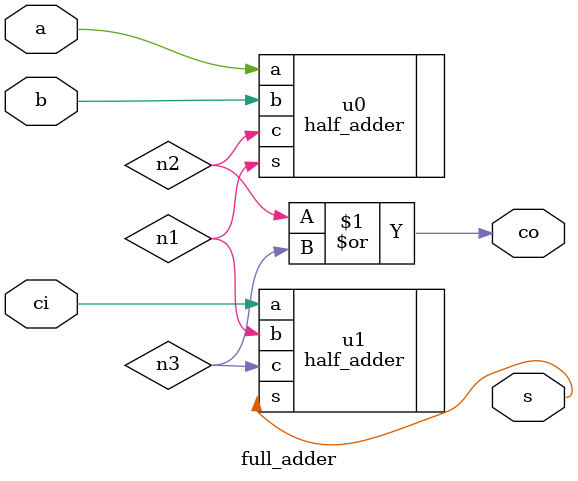
<source format=v>
`include "half_adder.v"
module full_adder(a,b,ci,s,co);//{
input a,b,ci;
output s,co;

	//Connection by position (Same order as half_adder.v ports)
	//half_adder u0(a,b,n1,n2);
	//half_adder u1(ci,n1,s,n3);

	//Connection by name (Independent of order)
	half_adder u0(.s(n1),
					.a(a),
					.b(b),
					.c(n2));
	half_adder u1(.a(ci),
				   .s(s),
				   .c(n3),
				   .b(n1)); //Read as half_adder.a, half_adder.b etc

	or(co,n2,n3);

endmodule//}

</source>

###

To-do item: Find the lines above that hold "order", then copy each of them.

Response:
	//Connection by position (Same order as half_adder.v ports)
	//Connection by name (Independent of order)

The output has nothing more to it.